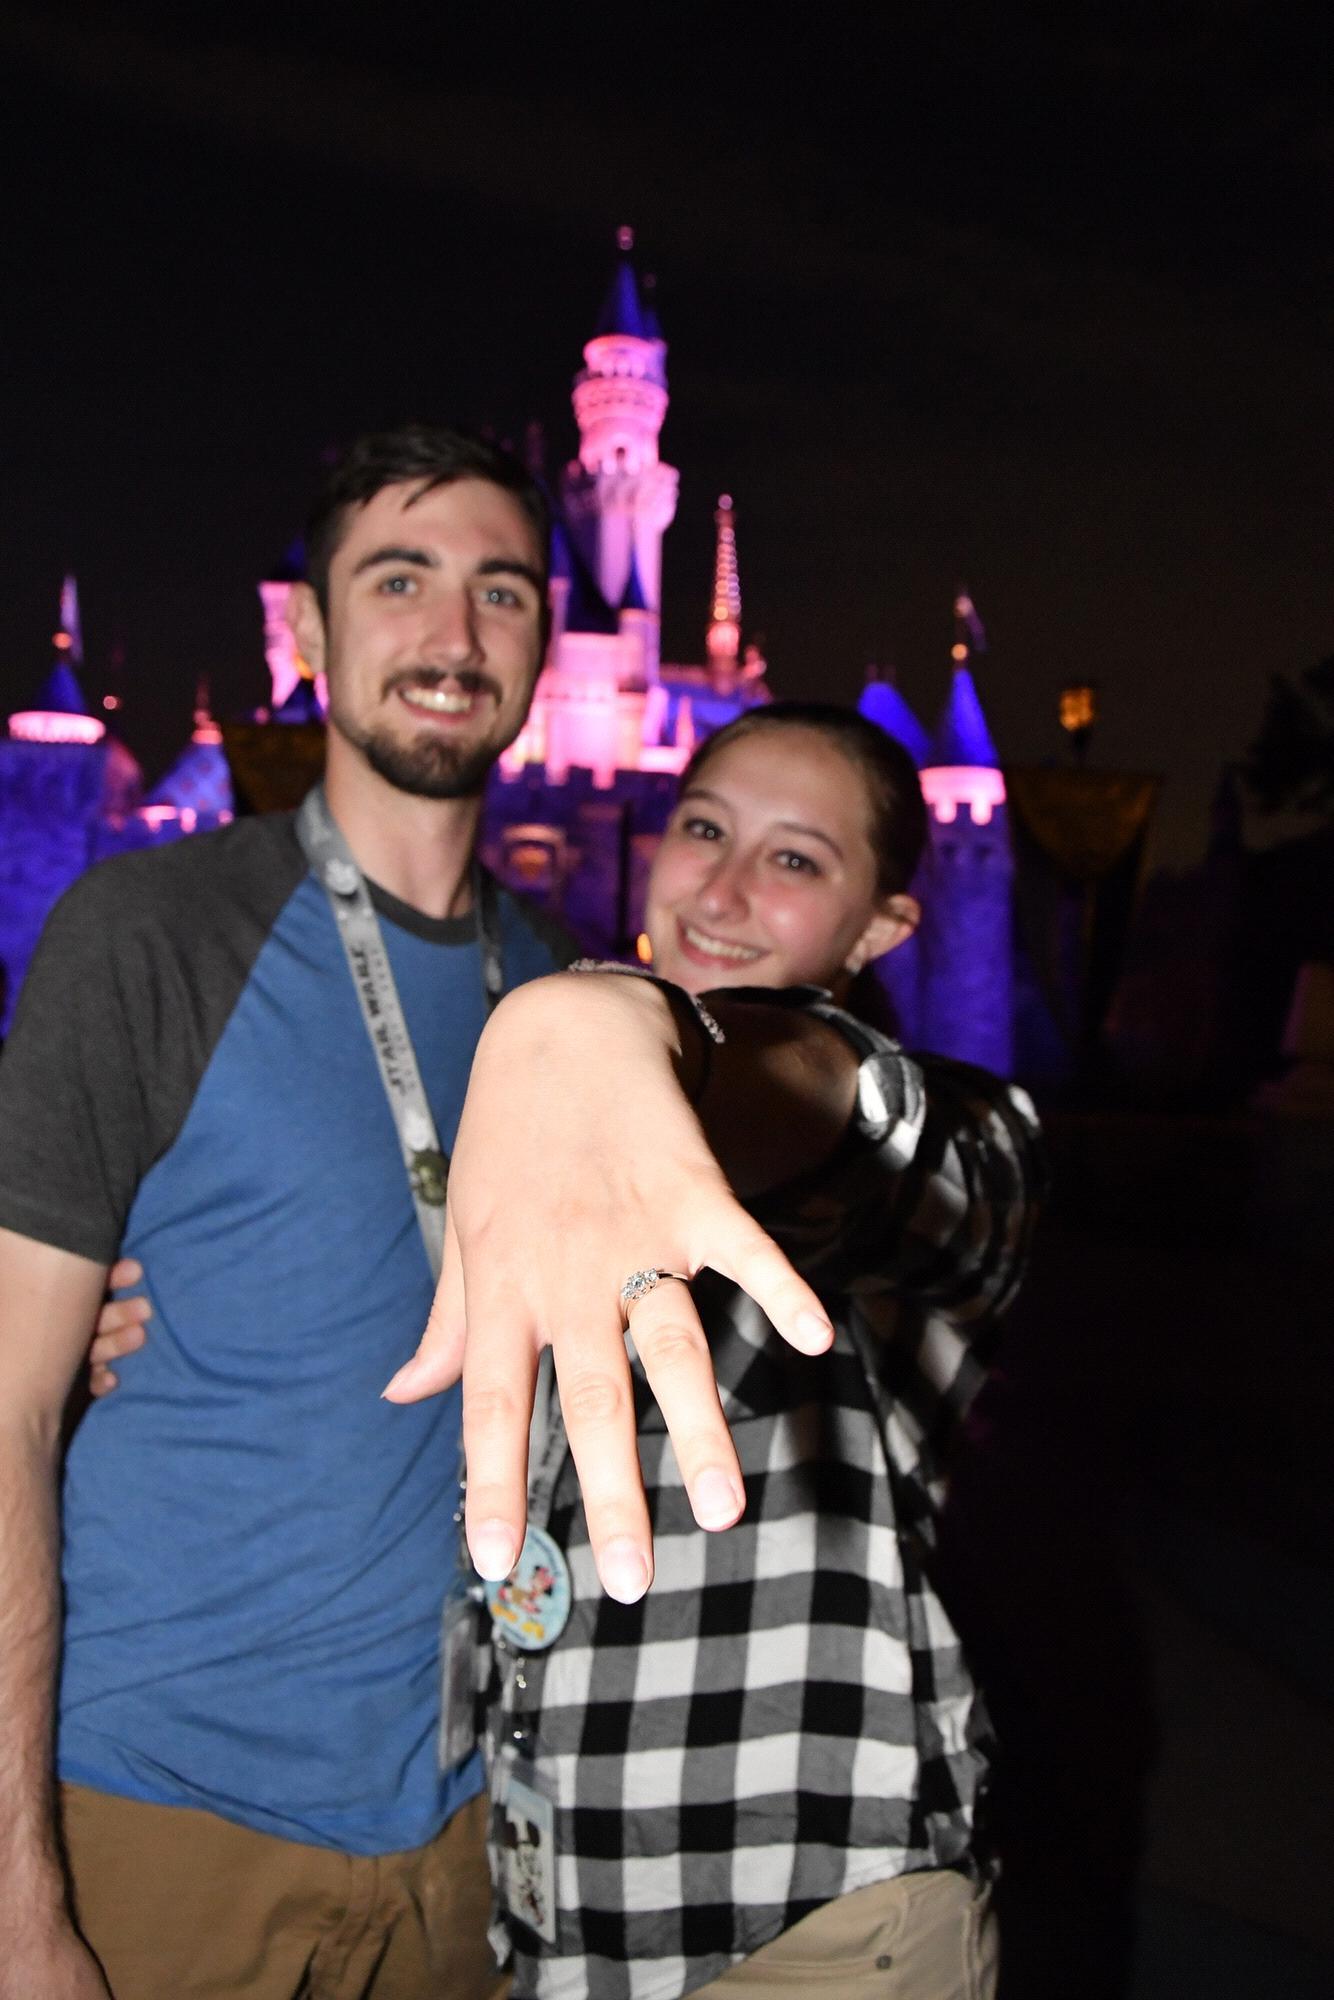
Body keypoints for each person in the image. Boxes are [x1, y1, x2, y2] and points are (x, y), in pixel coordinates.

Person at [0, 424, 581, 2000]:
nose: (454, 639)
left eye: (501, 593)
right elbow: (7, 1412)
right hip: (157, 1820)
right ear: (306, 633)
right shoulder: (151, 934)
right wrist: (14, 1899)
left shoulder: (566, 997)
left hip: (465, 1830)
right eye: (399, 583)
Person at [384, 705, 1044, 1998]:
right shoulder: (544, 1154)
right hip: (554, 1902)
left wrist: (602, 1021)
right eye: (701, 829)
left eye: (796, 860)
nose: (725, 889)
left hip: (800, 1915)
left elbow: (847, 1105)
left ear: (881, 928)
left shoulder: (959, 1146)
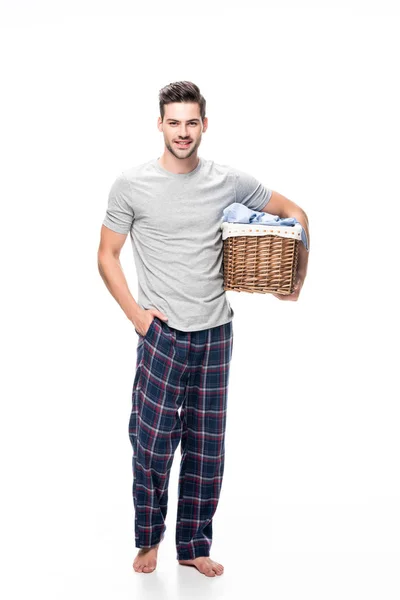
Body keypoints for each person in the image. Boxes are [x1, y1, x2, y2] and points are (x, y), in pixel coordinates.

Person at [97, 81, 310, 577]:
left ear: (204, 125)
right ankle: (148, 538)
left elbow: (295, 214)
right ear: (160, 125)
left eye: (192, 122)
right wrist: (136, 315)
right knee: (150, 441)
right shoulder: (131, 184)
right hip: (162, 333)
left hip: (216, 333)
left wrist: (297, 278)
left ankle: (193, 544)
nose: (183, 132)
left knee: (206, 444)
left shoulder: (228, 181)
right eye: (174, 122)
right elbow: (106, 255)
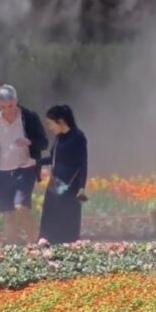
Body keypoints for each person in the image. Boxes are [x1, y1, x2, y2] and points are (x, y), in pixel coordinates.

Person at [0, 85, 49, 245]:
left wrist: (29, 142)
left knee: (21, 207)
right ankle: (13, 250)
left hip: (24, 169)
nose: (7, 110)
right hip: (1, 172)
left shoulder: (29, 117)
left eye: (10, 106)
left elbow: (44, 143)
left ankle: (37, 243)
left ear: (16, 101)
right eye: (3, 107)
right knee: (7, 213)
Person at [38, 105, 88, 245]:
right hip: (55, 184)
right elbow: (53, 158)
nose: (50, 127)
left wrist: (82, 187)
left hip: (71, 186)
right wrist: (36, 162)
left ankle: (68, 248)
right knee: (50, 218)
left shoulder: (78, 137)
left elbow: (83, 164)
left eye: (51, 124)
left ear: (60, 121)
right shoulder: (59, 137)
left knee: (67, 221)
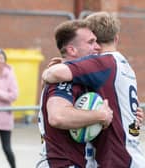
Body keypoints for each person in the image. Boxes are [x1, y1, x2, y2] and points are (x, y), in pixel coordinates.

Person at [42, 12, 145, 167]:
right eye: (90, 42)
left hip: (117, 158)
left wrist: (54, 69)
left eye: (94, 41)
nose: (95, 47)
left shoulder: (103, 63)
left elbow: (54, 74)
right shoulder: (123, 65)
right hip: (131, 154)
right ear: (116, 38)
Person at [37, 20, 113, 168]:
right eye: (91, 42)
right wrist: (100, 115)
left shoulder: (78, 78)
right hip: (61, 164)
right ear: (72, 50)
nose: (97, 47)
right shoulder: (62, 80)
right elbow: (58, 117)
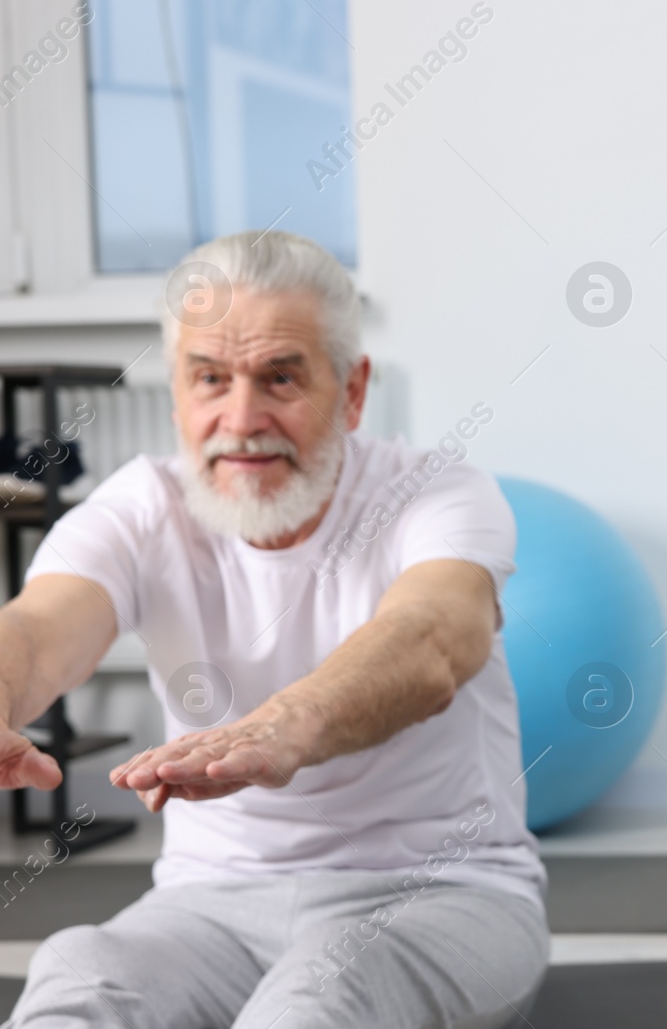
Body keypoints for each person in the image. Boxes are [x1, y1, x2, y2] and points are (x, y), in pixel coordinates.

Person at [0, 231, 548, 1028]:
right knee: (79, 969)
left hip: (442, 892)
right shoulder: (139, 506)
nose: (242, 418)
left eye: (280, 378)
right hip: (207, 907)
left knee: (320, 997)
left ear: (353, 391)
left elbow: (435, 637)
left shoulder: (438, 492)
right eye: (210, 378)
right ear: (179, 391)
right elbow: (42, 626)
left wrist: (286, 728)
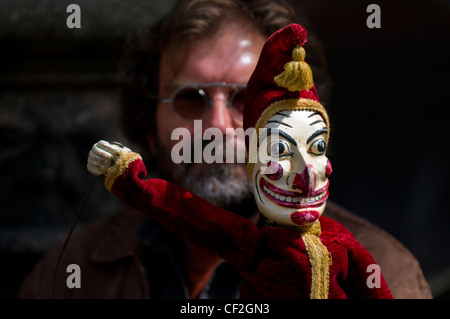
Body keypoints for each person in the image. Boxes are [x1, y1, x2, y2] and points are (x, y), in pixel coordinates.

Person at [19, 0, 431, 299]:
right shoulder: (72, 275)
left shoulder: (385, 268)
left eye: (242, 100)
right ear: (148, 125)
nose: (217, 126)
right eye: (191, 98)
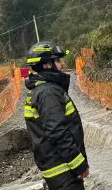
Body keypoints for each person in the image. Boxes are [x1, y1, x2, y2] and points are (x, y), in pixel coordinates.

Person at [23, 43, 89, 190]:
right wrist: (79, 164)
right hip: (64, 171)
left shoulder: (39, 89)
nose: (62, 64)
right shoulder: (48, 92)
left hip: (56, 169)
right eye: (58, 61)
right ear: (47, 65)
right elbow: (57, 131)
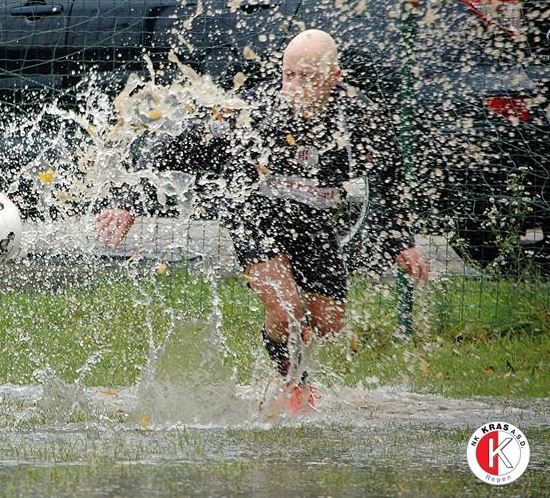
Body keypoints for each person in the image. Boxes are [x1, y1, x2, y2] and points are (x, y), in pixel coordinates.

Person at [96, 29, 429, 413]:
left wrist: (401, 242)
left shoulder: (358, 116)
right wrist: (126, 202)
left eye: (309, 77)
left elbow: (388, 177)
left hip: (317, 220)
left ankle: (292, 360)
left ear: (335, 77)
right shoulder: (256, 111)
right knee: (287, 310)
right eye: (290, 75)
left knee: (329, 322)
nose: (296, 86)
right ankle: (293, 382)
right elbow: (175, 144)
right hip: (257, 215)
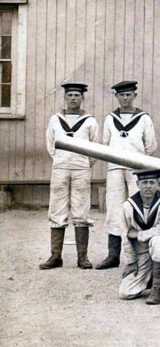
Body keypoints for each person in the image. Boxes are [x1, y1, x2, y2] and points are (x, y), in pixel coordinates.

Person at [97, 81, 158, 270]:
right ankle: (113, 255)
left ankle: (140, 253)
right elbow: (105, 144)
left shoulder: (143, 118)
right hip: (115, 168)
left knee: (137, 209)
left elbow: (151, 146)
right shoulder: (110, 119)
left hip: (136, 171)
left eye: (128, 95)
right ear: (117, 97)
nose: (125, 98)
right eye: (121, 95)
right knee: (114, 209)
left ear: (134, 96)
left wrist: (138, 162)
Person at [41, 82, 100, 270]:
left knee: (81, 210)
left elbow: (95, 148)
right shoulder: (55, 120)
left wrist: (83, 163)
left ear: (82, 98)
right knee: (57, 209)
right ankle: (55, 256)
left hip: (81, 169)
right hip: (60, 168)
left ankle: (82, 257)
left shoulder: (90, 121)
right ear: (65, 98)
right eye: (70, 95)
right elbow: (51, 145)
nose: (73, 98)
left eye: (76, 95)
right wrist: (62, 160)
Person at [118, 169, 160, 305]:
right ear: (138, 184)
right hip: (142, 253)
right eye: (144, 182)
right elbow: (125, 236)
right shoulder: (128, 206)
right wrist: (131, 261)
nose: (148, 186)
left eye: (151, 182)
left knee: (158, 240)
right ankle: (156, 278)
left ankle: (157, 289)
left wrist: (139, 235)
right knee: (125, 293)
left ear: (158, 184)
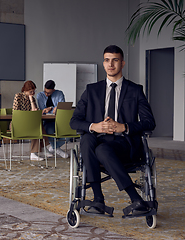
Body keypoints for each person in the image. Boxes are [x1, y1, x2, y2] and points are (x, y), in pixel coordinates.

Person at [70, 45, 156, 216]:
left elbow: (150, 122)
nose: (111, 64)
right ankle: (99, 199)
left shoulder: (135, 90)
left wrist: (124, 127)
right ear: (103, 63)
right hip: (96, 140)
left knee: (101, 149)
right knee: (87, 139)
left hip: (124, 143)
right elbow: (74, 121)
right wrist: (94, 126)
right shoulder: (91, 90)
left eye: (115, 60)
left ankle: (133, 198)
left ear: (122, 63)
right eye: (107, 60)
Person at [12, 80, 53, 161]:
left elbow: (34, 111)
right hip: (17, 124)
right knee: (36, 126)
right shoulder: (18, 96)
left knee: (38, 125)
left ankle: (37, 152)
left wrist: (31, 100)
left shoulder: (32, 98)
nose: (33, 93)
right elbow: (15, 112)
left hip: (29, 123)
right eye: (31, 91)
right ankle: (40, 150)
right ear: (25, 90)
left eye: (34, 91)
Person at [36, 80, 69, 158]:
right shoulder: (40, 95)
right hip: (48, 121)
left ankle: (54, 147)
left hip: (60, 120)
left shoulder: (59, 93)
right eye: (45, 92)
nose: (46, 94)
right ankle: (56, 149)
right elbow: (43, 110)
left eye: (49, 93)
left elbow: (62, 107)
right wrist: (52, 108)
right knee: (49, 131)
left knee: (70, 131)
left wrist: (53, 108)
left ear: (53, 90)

- _WHAT THIS TASK INVOLVES_:
Exactly as written, restate all of the data, leaving out the images.

- _FINAL ANSWER_:
Body keypoints for each person in the image. Boxes are [x1, y1, x2, y2] and points are (x, y), in pixel coordinates.

Person at [0, 424, 581, 2000]:
nose: (454, 639)
left eye: (501, 593)
right elbow: (7, 1412)
right hip: (157, 1820)
right ear: (306, 633)
right shoulder: (151, 934)
right wrist: (14, 1899)
left shoulder: (566, 997)
left hip: (465, 1830)
right eye: (399, 583)
Person at [384, 705, 1044, 1998]:
right shoulder: (544, 1154)
right hip: (554, 1902)
left wrist: (602, 1021)
right eye: (701, 829)
left eye: (796, 860)
nose: (725, 889)
left hip: (800, 1915)
left elbow: (847, 1105)
left ear: (881, 928)
left shoulder: (959, 1146)
Body keypoints for each person in the image. Boxes are [x1, y1, x2, y2] and points are (x, y), in pixel coordinates.

Person at [97, 81, 310, 577]:
left ear: (204, 125)
right ankle: (148, 538)
left elbow: (295, 214)
right ear: (160, 125)
left eye: (192, 122)
right wrist: (136, 315)
right knee: (150, 441)
right shoulder: (131, 184)
right hip: (162, 333)
left hip: (216, 333)
left wrist: (297, 278)
left ankle: (193, 544)
nose: (183, 132)
left knee: (206, 444)
left shoulder: (228, 181)
right eye: (174, 122)
right elbow: (106, 255)
Body keypoints for each person in the image. Boxes are [x1, y1, x2, y2] and points are (x, y), in pixel coordinates.

Person at [0, 85, 49, 245]:
left wrist: (29, 142)
left knee: (21, 207)
right ankle: (13, 250)
left hip: (24, 169)
nose: (7, 110)
right hip: (1, 172)
left shoulder: (29, 117)
left eye: (10, 106)
left elbow: (44, 143)
left ankle: (37, 243)
left ear: (16, 101)
right eye: (3, 107)
right knee: (7, 213)
Person at [38, 105, 88, 245]:
right hip: (55, 184)
right elbow: (53, 158)
nose: (50, 127)
left wrist: (82, 187)
left hip: (71, 186)
right wrist: (36, 162)
left ankle: (68, 248)
right knee: (50, 218)
left shoulder: (78, 137)
left elbow: (83, 164)
left eye: (51, 124)
left ear: (60, 121)
right shoulder: (59, 137)
left knee: (67, 221)
Body keypoints for each person in the image. Boxes are [x1, y1, x2, y2] and points are (x, y), in pixel coordinates.

Person at [42, 12, 145, 167]:
right eye: (90, 42)
left hip: (117, 158)
left wrist: (54, 69)
left eye: (94, 41)
nose: (95, 47)
left shoulder: (103, 63)
left elbow: (54, 74)
right shoulder: (123, 65)
right hip: (131, 154)
right ear: (116, 38)
Person at [37, 20, 113, 168]:
right eye: (91, 42)
right wrist: (100, 115)
left shoulder: (78, 78)
right hip: (61, 164)
right ear: (72, 50)
nose: (97, 47)
right shoulder: (62, 80)
right elbow: (58, 117)
Body keypoints for each person in the image. Boxes are [x1, y1, x2, y2] and points are (x, y), in pixel coordinates.

Person at [0, 231, 548, 1028]:
right knee: (79, 969)
left hip: (442, 892)
right shoulder: (139, 506)
nose: (242, 418)
left eye: (280, 378)
right hip: (207, 907)
left knee: (320, 997)
left ear: (353, 391)
left elbow: (435, 637)
left shoulder: (438, 492)
right eye: (210, 378)
right ear: (179, 391)
right elbow: (42, 626)
left wrist: (286, 728)
Body keypoints for each person in the image. Boxes are [x1, y1, x2, y2] and points are (x, y), in pixel coordinates.

Person at [19, 0, 431, 299]:
right shoulder: (72, 275)
left shoulder: (385, 268)
left eye: (242, 100)
right ear: (148, 125)
nose: (217, 126)
right eye: (191, 98)
Body keypoints for each person in the image. Boxes are [x1, y1, x2, y2] and points are (x, y), in pixel coordinates.

Person at [23, 43, 89, 190]:
right wrist: (79, 164)
right hip: (64, 171)
left shoulder: (39, 89)
nose: (62, 64)
right shoulder: (48, 92)
left hip: (56, 169)
right eye: (58, 61)
right ear: (47, 65)
right elbow: (57, 131)
Body keypoints for each person in the image. Boxes are [x1, y1, x2, y2] and points are (x, y), in pixel coordinates.

Person at [96, 29, 429, 413]:
left wrist: (401, 242)
left shoulder: (358, 116)
right wrist: (126, 202)
left eye: (309, 77)
left elbow: (388, 177)
left hip: (317, 220)
left ankle: (292, 360)
left ear: (335, 77)
right shoulder: (256, 111)
right knee: (287, 310)
right eye: (290, 75)
left knee: (329, 322)
nose: (296, 86)
right ankle: (293, 382)
right elbow: (175, 144)
right hip: (257, 215)
Body keypoints for each person in the image. Boxes are [x1, y1, x2, y2] and points are (x, y), in pixel coordinates.

Person at [97, 81, 158, 270]:
right ankle: (113, 255)
left ankle: (140, 253)
right elbow: (105, 144)
left shoulder: (143, 118)
right hip: (115, 168)
left knee: (137, 209)
left elbow: (151, 146)
right shoulder: (110, 119)
left hip: (136, 171)
left eye: (128, 95)
right ear: (117, 97)
nose: (125, 98)
right eye: (121, 95)
right knee: (114, 209)
left ear: (134, 96)
left wrist: (138, 162)
Person at [41, 82, 100, 270]:
left knee: (81, 210)
left elbow: (95, 148)
right shoulder: (55, 120)
left wrist: (83, 163)
left ear: (82, 98)
right knee: (57, 209)
right ankle: (55, 256)
left hip: (81, 169)
right hip: (60, 168)
left ankle: (82, 257)
left shoulder: (90, 121)
right ear: (65, 98)
right eye: (70, 95)
right elbow: (51, 145)
nose: (73, 98)
left eye: (76, 95)
right wrist: (62, 160)
Person at [118, 169, 160, 305]:
right ear: (138, 184)
right hip: (142, 253)
right eye: (144, 182)
right elbow: (125, 236)
right shoulder: (128, 206)
right wrist: (131, 261)
nose: (148, 186)
left eye: (151, 182)
left knee: (158, 240)
right ankle: (156, 278)
left ankle: (157, 289)
left wrist: (139, 235)
right knee: (125, 293)
left ear: (158, 184)
Body keypoints for each person in the image. Boxes are [x1, y1, x2, y2] and points are (x, y), in pixel coordinates.

Person at [70, 45, 156, 216]:
left elbow: (150, 122)
nose: (111, 64)
right ankle: (99, 199)
left shoulder: (135, 90)
left wrist: (124, 127)
right ear: (103, 63)
right hip: (96, 140)
left knee: (101, 149)
right knee: (87, 139)
left hip: (124, 143)
right elbow: (74, 121)
right wrist: (94, 126)
right shoulder: (91, 90)
left eye: (115, 60)
left ankle: (133, 198)
left ear: (122, 63)
right eye: (107, 60)
Person at [12, 80, 53, 161]:
left elbow: (34, 111)
right hip: (17, 124)
right knee: (36, 126)
right shoulder: (18, 96)
left knee: (38, 125)
left ankle: (37, 152)
left wrist: (31, 100)
left shoulder: (32, 98)
nose: (33, 93)
right elbow: (15, 112)
left hip: (29, 123)
right eye: (31, 91)
right ankle: (40, 150)
right ear: (25, 90)
left eye: (34, 91)
Person at [36, 80, 69, 158]:
right shoulder: (40, 95)
right hip: (48, 121)
left ankle: (54, 147)
left hip: (60, 120)
left shoulder: (59, 93)
right eye: (45, 92)
nose: (46, 94)
right ankle: (56, 149)
right elbow: (43, 110)
left eye: (49, 93)
left elbow: (62, 107)
right wrist: (52, 108)
right knee: (49, 131)
left knee: (70, 131)
left wrist: (53, 108)
left ear: (53, 90)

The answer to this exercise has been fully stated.